─── Recorded information ───
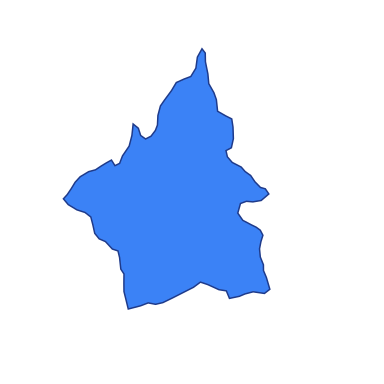 Elisiário, São Paulo, Brazil, rotated 26°
{"feature_id": "56859067B94900392245754", "entity_name": "Elisiário", "entity_type": "district", "adm_level": 2, "iso_a3": "BRA", "parent_name": "Brazil", "parent_adm1": "São Paulo", "projection": "robinson", "projection_center": [-49.092, -21.153], "detail": "fine", "context": "isolated", "style": "filled", "palette": "blue", "viewbox_px": 384, "rotation_deg": 26, "n_neighbors": 0, "source": "geoboundaries", "source_scale": "gbopen_adm2", "svg_char_len": 1409}
<svg xmlns="http://www.w3.org/2000/svg" viewBox="0 0 384 384"><g transform="rotate(26 192 192)"><path d="M261.9,160.1L256.5,157.0L251.5,157.9L244.0,155.2L237.6,151.5L230.7,150.3L225.3,148.0L215.2,147.8L208.4,144.9L204.4,139.9L208.0,135.0L205.8,125.9L200.4,115.7L195.7,108.9L188.6,108.8L179.6,108.2L173.4,98.3L168.1,93.1L159.6,87.3L154.5,78.9L147.0,69.1L143.0,61.3L138.2,58.9L137.7,68.4L141.2,79.0L140.3,88.7L135.3,94.0L129.9,100.5L129.1,110.0L127.0,121.4L125.9,128.5L127.8,138.1L131.6,147.0L132.1,152.7L130.7,159.8L127.0,164.7L121.1,163.7L115.8,158.2L109.3,156.7L113.2,167.5L115.4,178.3L113.7,190.0L114.4,198.0L111.2,202.1L105.6,198.6L102.3,203.3L98.9,208.6L95.5,214.4L90.2,219.0L84.8,227.3L82.7,234.4L82.0,241.9L81.0,249.0L79.4,254.5L86.3,257.6L96.3,258.5L104.8,257.3L112.0,258.8L117.3,265.0L122.7,271.8L129.1,274.8L135.9,274.5L145.4,278.2L151.3,277.4L155.6,282.6L161.8,292.5L166.8,295.5L170.8,303.9L174.5,311.3L180.1,318.0L186.0,325.1L195.7,316.8L201.2,310.9L208.5,308.9L214.3,304.2L220.8,295.9L235.1,277.0L239.1,269.3L246.7,268.3L253.9,268.1L259.0,268.0L266.2,265.8L272.3,271.2L280.3,265.0L284.3,260.4L290.7,254.9L301.6,251.4L304.6,245.3L296.3,236.2L290.7,231.3L288.1,226.1L281.9,220.5L277.6,213.5L275.7,206.4L274.7,199.8L270.1,196.4L265.1,195.5L259.8,195.5L250.1,195.2L242.4,190.9L240.6,181.1L245.0,176.5L251.0,174.2L257.9,169.3L261.9,160.1Z" fill="#3b82f6" stroke="#1e3a8a" stroke-width="1.5"/></g></svg>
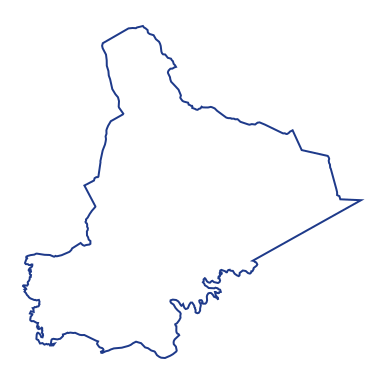 the district of N'Zi, N'zi-Comoé, Ivory Coast
{"feature_id": "98640826B73875625736421", "entity_name": "N'Zi", "entity_type": "district", "adm_level": 2, "iso_a3": "CIV", "parent_name": "Ivory Coast", "parent_adm1": "N'zi-Comoé", "projection": "albers", "projection_center": [-4.64, 7.021], "detail": "fine", "context": "isolated", "style": "outline", "palette": "blue", "viewbox_px": 384, "rotation_deg": 0, "n_neighbors": 0, "source": "geoboundaries", "source_scale": "gbopen_adm2", "svg_char_len": 5892}
<svg xmlns="http://www.w3.org/2000/svg" viewBox="0 0 384 384"><path d="M101.3,352.8L102.4,352.9L105.7,351.3L108.6,350.6L110.7,349.5L113.9,348.4L121.8,347.7L128.4,345.9L130.7,344.9L133.2,343.1L136.0,341.7L141.1,343.2L145.1,347.4L148.0,348.2L151.3,350.5L154.3,351.4L154.9,351.8L157.0,355.2L159.4,356.9L161.2,357.7L165.0,358.0L170.3,355.7L172.9,354.2L176.3,351.5L176.7,350.5L175.9,346.6L173.8,344.2L173.6,342.5L173.8,341.1L174.7,339.4L179.2,335.2L178.6,334.2L177.3,333.5L176.6,332.5L176.3,330.9L176.4,326.2L175.7,325.7L175.2,324.3L177.0,323.2L179.2,320.3L180.5,317.8L180.3,315.8L180.7,313.7L180.1,312.4L177.5,310.2L175.5,307.9L173.6,304.6L171.1,302.9L170.4,301.6L170.6,300.3L172.8,299.6L176.1,300.0L177.1,300.6L178.2,301.3L179.3,302.7L181.0,305.5L181.6,305.8L183.1,304.1L184.3,307.6L185.6,309.0L186.9,308.7L187.9,308.1L189.3,304.7L190.7,302.6L192.2,302.6L194.2,305.6L194.4,307.1L195.1,307.9L195.0,308.7L195.6,309.8L195.5,312.2L196.2,312.8L197.5,313.2L198.8,312.8L200.1,310.7L200.1,308.5L200.8,305.5L200.6,304.0L199.4,301.9L199.3,300.6L199.8,300.2L201.5,300.2L201.9,300.6L202.5,302.0L201.8,303.0L202.4,303.4L203.3,303.7L205.2,303.7L205.7,303.4L206.5,302.4L207.1,300.3L206.8,296.7L207.2,295.1L208.4,293.3L210.1,292.9L211.4,293.2L213.4,295.5L213.8,296.6L216.9,297.9L218.2,299.7L217.9,297.7L217.4,297.5L215.8,295.3L215.0,292.0L215.7,292.0L217.3,293.0L218.3,293.2L219.1,292.9L219.3,292.2L220.8,291.9L220.2,289.9L219.7,289.5L218.5,289.3L217.7,288.3L215.4,287.7L214.3,288.3L208.7,288.0L207.1,286.6L204.9,285.3L204.2,283.6L202.9,282.2L203.7,281.3L203.6,279.4L204.8,278.2L205.3,278.5L207.0,281.4L208.4,282.4L209.9,282.7L211.6,281.1L212.4,280.8L214.0,282.1L218.0,283.0L219.5,282.1L220.1,280.6L219.5,278.7L218.4,278.3L218.5,276.9L218.7,276.5L219.2,276.7L219.8,276.4L220.3,274.9L221.5,274.1L221.8,273.4L221.5,272.5L221.1,272.3L219.8,273.6L219.7,273.0L220.2,272.0L220.1,271.0L220.4,270.4L221.4,269.9L225.0,271.2L226.3,272.3L227.0,272.2L227.5,270.9L228.4,270.0L229.7,269.8L229.8,270.3L231.1,270.8L232.9,270.9L234.6,273.7L237.0,275.4L238.7,276.1L239.5,275.4L239.7,272.9L242.8,270.5L245.7,271.0L248.1,273.1L249.9,273.6L251.1,272.6L251.3,271.3L252.4,271.2L253.6,269.1L253.5,268.4L253.9,267.8L256.6,265.7L257.3,264.5L256.7,263.2L255.6,262.0L254.8,261.9L253.9,260.9L252.8,260.7L361.0,200.2L340.3,199.3L339.4,196.2L337.1,195.1L337.1,192.3L336.4,189.3L330.8,168.8L330.2,167.7L329.9,164.4L329.1,163.0L328.7,160.7L329.2,158.9L329.0,158.1L328.1,156.3L327.6,155.9L301.7,150.1L292.6,130.3L289.9,131.7L288.8,132.9L287.3,133.9L286.3,134.0L284.8,133.3L283.1,133.4L281.6,132.7L264.9,124.6L259.6,122.4L257.5,122.7L255.1,124.5L251.8,124.1L249.5,124.7L248.5,124.5L240.4,121.8L237.6,119.2L235.2,119.3L234.0,118.7L231.4,118.7L230.8,118.2L228.1,118.1L226.3,117.6L217.2,110.9L214.7,108.4L212.2,107.3L210.8,106.9L207.9,107.5L202.8,107.4L201.6,106.7L200.5,108.4L199.2,108.7L197.6,109.8L196.2,109.6L195.0,108.9L192.2,107.9L192.4,106.5L192.1,105.9L191.2,105.9L189.3,104.7L188.7,104.7L188.1,102.7L183.9,101.6L182.5,100.9L180.6,98.4L180.3,97.6L180.9,95.4L178.5,89.6L171.1,81.7L170.3,79.3L170.0,77.2L168.1,73.3L167.9,72.2L168.6,70.5L170.4,68.7L172.4,68.6L174.4,67.4L176.0,66.9L175.0,65.2L173.7,63.9L172.9,61.2L171.8,60.2L171.0,58.7L167.8,57.8L165.2,54.5L163.0,54.3L162.0,53.2L161.4,51.6L160.7,45.9L160.1,43.9L159.1,41.8L155.9,39.2L153.6,35.2L149.7,34.0L148.3,33.0L147.8,32.1L147.6,30.1L145.5,28.3L144.0,27.5L142.9,26.0L136.9,27.5L135.9,28.2L132.6,28.0L128.5,28.4L102.8,43.2L102.1,45.8L102.7,48.3L106.0,54.6L106.7,60.2L106.8,65.8L108.4,71.0L108.8,75.6L110.1,79.2L112.3,89.1L115.4,94.2L118.0,97.3L119.0,101.1L118.7,106.6L119.0,107.6L123.3,113.7L122.9,114.4L110.8,121.2L108.1,125.8L106.9,128.7L106.4,130.3L106.5,133.8L105.6,136.3L106.0,139.1L105.6,141.7L105.0,144.5L102.7,150.4L100.4,161.1L100.5,162.2L98.4,176.6L97.9,177.1L96.4,177.1L94.6,178.2L94.0,180.5L84.4,185.5L95.4,206.4L95.3,206.9L91.9,210.8L89.7,214.0L87.7,217.6L86.0,219.4L86.1,220.8L85.5,221.8L85.8,222.7L86.9,223.5L87.2,224.9L87.1,226.7L87.9,228.2L87.7,230.0L86.9,231.3L87.0,235.4L88.1,237.3L88.7,239.6L90.4,241.0L90.4,243.8L89.5,244.5L86.2,245.0L84.3,245.7L82.7,245.0L80.6,243.0L72.1,248.4L71.3,250.0L69.5,251.8L61.6,255.2L56.8,256.3L55.4,255.9L54.6,256.6L53.7,256.6L49.9,255.0L44.5,254.8L36.8,253.6L35.8,253.8L34.4,254.6L30.7,255.1L27.8,255.9L26.4,256.6L26.2,257.2L26.3,257.8L26.8,257.6L27.2,258.3L26.1,259.8L25.0,263.0L25.8,264.1L27.9,264.2L28.9,265.0L30.2,265.1L31.6,264.4L32.3,264.5L32.3,265.7L31.9,266.7L29.8,268.2L28.8,269.6L28.7,270.5L29.2,271.0L30.7,270.1L31.0,271.7L29.6,273.0L30.1,274.6L31.0,275.0L30.7,276.9L30.2,276.8L29.8,277.1L29.6,279.5L28.8,281.0L27.9,281.8L27.7,282.7L28.1,284.2L27.2,285.6L23.7,285.3L23.1,285.6L23.0,286.0L26.0,288.5L26.2,289.0L24.7,289.5L25.2,289.9L25.2,290.5L24.5,291.6L25.9,293.0L26.9,294.9L28.5,296.5L28.8,297.2L30.4,298.4L34.3,300.0L35.3,299.9L36.4,300.4L38.9,299.9L39.5,301.7L39.1,303.8L39.5,304.2L38.6,306.2L37.8,306.6L37.1,306.5L35.9,307.2L34.6,307.1L34.0,307.8L32.7,308.1L33.5,309.6L33.7,311.9L30.9,311.3L29.9,313.5L32.4,314.2L32.3,314.7L30.5,317.1L30.6,317.9L30.2,319.2L30.4,320.4L31.6,321.2L33.6,321.1L36.8,322.9L38.0,323.0L37.1,326.4L38.3,326.3L38.7,326.7L38.6,327.4L37.5,327.6L37.7,328.5L38.9,329.1L41.4,328.1L41.8,327.7L42.2,328.1L42.2,329.4L41.9,330.0L42.4,330.8L41.8,332.7L42.8,333.8L43.1,335.3L42.5,337.3L41.3,337.1L40.2,334.5L38.5,333.0L37.9,332.7L37.2,333.2L36.7,334.6L36.4,338.9L37.3,339.7L38.2,339.9L40.0,343.5L42.5,343.1L44.4,344.6L46.6,343.9L47.4,344.4L48.7,344.1L49.7,344.8L50.0,345.5L53.3,345.4L54.6,343.6L51.8,344.3L51.3,344.2L50.9,343.6L51.4,340.1L51.9,339.3L53.3,338.8L57.3,339.4L60.3,338.7L62.8,336.3L63.1,335.8L62.9,334.5L65.1,333.9L67.5,332.7L68.1,333.0L70.4,332.6L73.3,333.0L75.1,332.8L79.7,334.8L81.8,335.1L84.3,335.0L96.3,340.8L98.1,341.4L97.1,343.4L97.1,344.0L99.0,346.7L99.9,347.4L102.2,348.1L103.1,348.9L103.5,349.8L103.2,350.6L101.0,351.7L101.3,352.8Z" fill="none" stroke="#1e3a8a" stroke-width="2"/></svg>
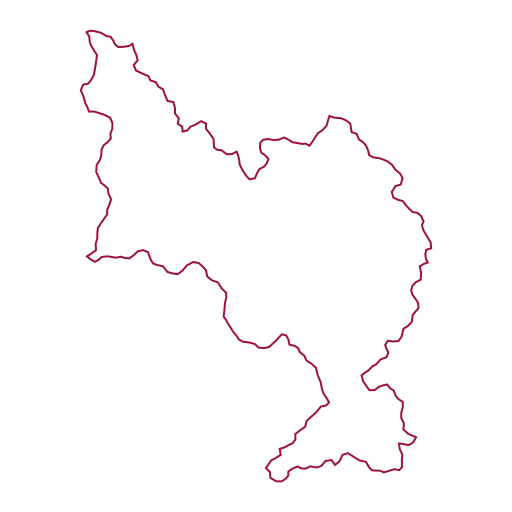 outline of Ubá, Minas Gerais, Brazil
{"feature_id": "56859067B43020372139426", "entity_name": "Ubá", "entity_type": "district", "adm_level": 2, "iso_a3": "BRA", "parent_name": "Brazil", "parent_adm1": "Minas Gerais", "projection": "mercator", "projection_center": [-42.971, -21.111], "detail": "fine", "context": "isolated", "style": "outline", "palette": "rose", "viewbox_px": 512, "rotation_deg": 0, "n_neighbors": 0, "source": "geoboundaries", "source_scale": "gbopen_adm2", "svg_char_len": 4171}
<svg xmlns="http://www.w3.org/2000/svg" viewBox="0 0 512 512"><path d="M413.2,442.4L416.1,437.2L408.4,434.0L403.4,429.3L403.9,423.6L401.2,417.9L401.3,412.5L402.8,407.4L402.8,402.0L398.1,398.8L395.7,395.6L393.7,390.6L390.3,388.4L387.1,384.5L382.9,385.4L378.9,386.8L374.8,390.1L369.3,390.1L366.0,385.4L363.0,381.0L361.6,375.4L364.7,372.9L368.7,370.2L372.5,366.2L376.3,364.3L380.4,359.5L386.5,357.2L388.4,352.6L386.5,349.0L385.2,344.9L387.8,340.8L393.1,341.5L398.4,341.1L401.6,336.5L403.4,328.8L408.0,325.9L411.8,321.8L412.7,315.1L415.7,311.3L418.5,308.1L418.1,302.7L414.9,298.1L412.4,294.5L411.1,290.0L412.6,285.6L415.8,282.2L420.8,279.6L421.1,272.7L419.8,266.4L424.1,263.8L427.8,262.5L425.9,258.8L425.3,254.2L426.4,249.7L431.2,248.3L430.7,242.7L427.2,236.5L423.6,230.7L421.9,225.4L423.6,221.3L421.0,215.9L417.6,212.9L412.6,212.0L409.2,208.8L406.1,205.4L402.8,201.0L398.5,200.0L393.3,197.5L391.8,191.9L395.4,186.2L400.7,184.5L402.6,178.2L400.1,173.6L395.4,169.6L391.8,164.6L387.6,161.4L382.7,159.3L378.9,158.2L373.4,157.4L369.2,155.1L368.1,150.3L365.8,145.3L363.0,142.1L358.9,139.4L356.7,133.9L351.6,132.1L350.3,123.5L346.0,120.3L341.3,118.3L334.0,117.6L329.4,116.0L326.4,126.0L321.9,130.7L318.0,133.0L314.9,137.8L312.2,142.1L309.4,145.7L305.8,143.7L301.8,143.9L297.3,143.0L292.6,142.3L288.6,139.7L284.2,137.5L278.3,139.8L273.6,140.0L268.3,139.1L263.1,139.7L260.2,142.9L260.0,148.1L261.3,152.8L264.7,154.9L268.5,159.0L266.5,163.7L263.8,166.8L259.6,168.9L257.3,172.6L254.9,178.2L249.7,179.4L246.0,175.5L242.2,169.6L239.6,164.3L239.2,160.1L238.2,155.8L236.7,151.6L232.0,154.1L226.6,154.1L221.2,150.1L217.2,149.8L214.0,147.3L213.6,139.1L209.8,133.5L206.0,128.7L206.0,123.5L201.1,121.2L194.9,124.9L190.3,126.8L187.5,130.3L182.7,131.6L182.2,126.7L177.8,123.7L178.8,118.3L175.0,113.5L175.0,108.1L173.4,102.0L167.5,101.0L164.9,94.6L162.9,89.2L158.5,86.8L155.8,82.2L150.4,80.4L148.4,76.1L142.2,73.5L136.1,70.6L133.7,65.1L137.7,60.2L136.5,55.4L134.3,50.6L132.4,43.8L129.2,45.9L123.6,46.8L118.2,47.0L115.0,44.3L113.2,40.6L110.7,36.8L106.4,36.1L101.3,32.9L94.7,31.2L90.1,30.7L86.5,32.2L89.3,36.6L89.8,42.5L91.6,46.4L93.9,50.4L97.0,55.1L96.4,59.5L95.4,66.3L93.9,74.8L91.1,80.0L88.2,83.6L83.1,84.7L80.8,90.4L83.3,96.0L85.2,102.9L87.3,107.2L89.0,111.5L94.1,111.5L98.5,112.9L103.9,114.6L110.0,117.6L112.4,122.9L112.3,128.7L110.4,133.7L110.8,138.5L107.7,142.1L103.8,145.1L101.6,149.4L101.3,155.5L99.8,160.1L96.7,164.8L96.2,172.0L98.9,177.7L100.9,182.7L104.9,185.7L107.7,188.4L108.5,193.6L111.1,199.3L109.2,205.2L107.2,209.8L107.2,214.3L104.5,218.2L100.8,223.4L97.9,228.0L97.3,232.9L97.3,238.4L95.6,244.1L96.0,250.2L90.9,253.9L86.9,256.4L90.5,259.3L94.7,261.8L98.5,259.9L101.7,257.0L107.2,256.3L111.9,257.0L115.9,257.7L120.8,256.7L125.3,258.1L129.5,258.3L133.5,255.4L138.0,251.1L143.4,250.2L148.0,252.2L150.7,259.6L153.0,263.4L157.1,265.0L163.0,266.3L167.5,272.0L172.5,273.4L177.6,274.2L182.2,270.9L186.9,265.4L193.2,262.0L198.8,263.1L203.2,267.0L206.0,270.4L207.2,276.4L211.7,280.2L217.9,282.4L221.7,288.4L226.1,292.7L226.3,297.3L225.0,302.8L224.4,310.2L223.6,316.5L226.2,320.2L228.2,324.0L230.5,327.4L233.1,331.8L236.5,335.6L238.9,339.5L243.1,341.8L248.9,342.4L254.9,344.0L258.3,347.5L264.0,348.2L269.3,346.9L272.6,343.7L275.9,340.8L278.7,337.7L281.9,334.3L286.1,335.4L288.4,339.5L289.5,344.7L294.6,345.8L298.1,348.1L299.9,352.1L304.3,355.8L306.6,360.6L311.1,363.4L316.0,367.8L317.6,374.9L320.6,382.0L321.8,388.3L323.3,393.1L326.4,397.9L329.1,402.4L326.1,405.5L320.9,406.5L316.0,412.5L310.7,417.2L306.6,421.0L305.2,426.7L300.0,430.4L295.3,434.0L295.4,439.6L292.5,443.3L288.0,445.4L283.8,447.7L279.7,448.8L280.7,454.9L275.9,457.9L271.2,460.4L268.5,464.3L265.9,468.1L269.9,472.0L270.4,477.9L276.3,481.3L281.8,481.3L285.6,478.8L288.2,475.8L288.4,471.4L292.2,468.8L297.3,466.5L301.8,468.5L305.7,468.6L310.2,466.3L316.6,467.5L321.3,466.0L325.6,460.9L331.6,460.1L335.0,465.0L339.5,461.3L342.5,454.9L347.9,453.1L353.5,456.7L359.4,460.4L365.9,461.8L368.9,467.0L371.7,470.2L375.7,470.6L379.7,470.6L384.0,472.4L389.2,470.8L394.3,469.2L399.2,470.2L402.2,466.8L401.8,460.9L402.4,454.7L399.7,449.0L399.0,443.5L403.5,444.1L408.8,445.1L413.2,442.4Z" fill="none" stroke="#9f1239" stroke-width="2"/></svg>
───
• _Task goal_
Which lines in the rows above contain the string "geoboundaries"? Pull out each such line in full, counting a match only when the capitalization is the same.

• _The answer_
{"feature_id": "56859067B94900392245754", "entity_name": "Elisiário", "entity_type": "district", "adm_level": 2, "iso_a3": "BRA", "parent_name": "Brazil", "parent_adm1": "São Paulo", "projection": "robinson", "projection_center": [-49.092, -21.153], "detail": "fine", "context": "isolated", "style": "filled", "palette": "blue", "viewbox_px": 384, "rotation_deg": 26, "n_neighbors": 0, "source": "geoboundaries", "source_scale": "gbopen_adm2", "svg_char_len": 1409}
{"feature_id": "98640826B73875625736421", "entity_name": "N'Zi", "entity_type": "district", "adm_level": 2, "iso_a3": "CIV", "parent_name": "Ivory Coast", "parent_adm1": "N'zi-Comoé", "projection": "albers", "projection_center": [-4.64, 7.021], "detail": "fine", "context": "isolated", "style": "outline", "palette": "blue", "viewbox_px": 384, "rotation_deg": 0, "n_neighbors": 0, "source": "geoboundaries", "source_scale": "gbopen_adm2", "svg_char_len": 5892}
{"feature_id": "56859067B43020372139426", "entity_name": "Ubá", "entity_type": "district", "adm_level": 2, "iso_a3": "BRA", "parent_name": "Brazil", "parent_adm1": "Minas Gerais", "projection": "mercator", "projection_center": [-42.971, -21.111], "detail": "fine", "context": "isolated", "style": "outline", "palette": "rose", "viewbox_px": 512, "rotation_deg": 0, "n_neighbors": 0, "source": "geoboundaries", "source_scale": "gbopen_adm2", "svg_char_len": 4171}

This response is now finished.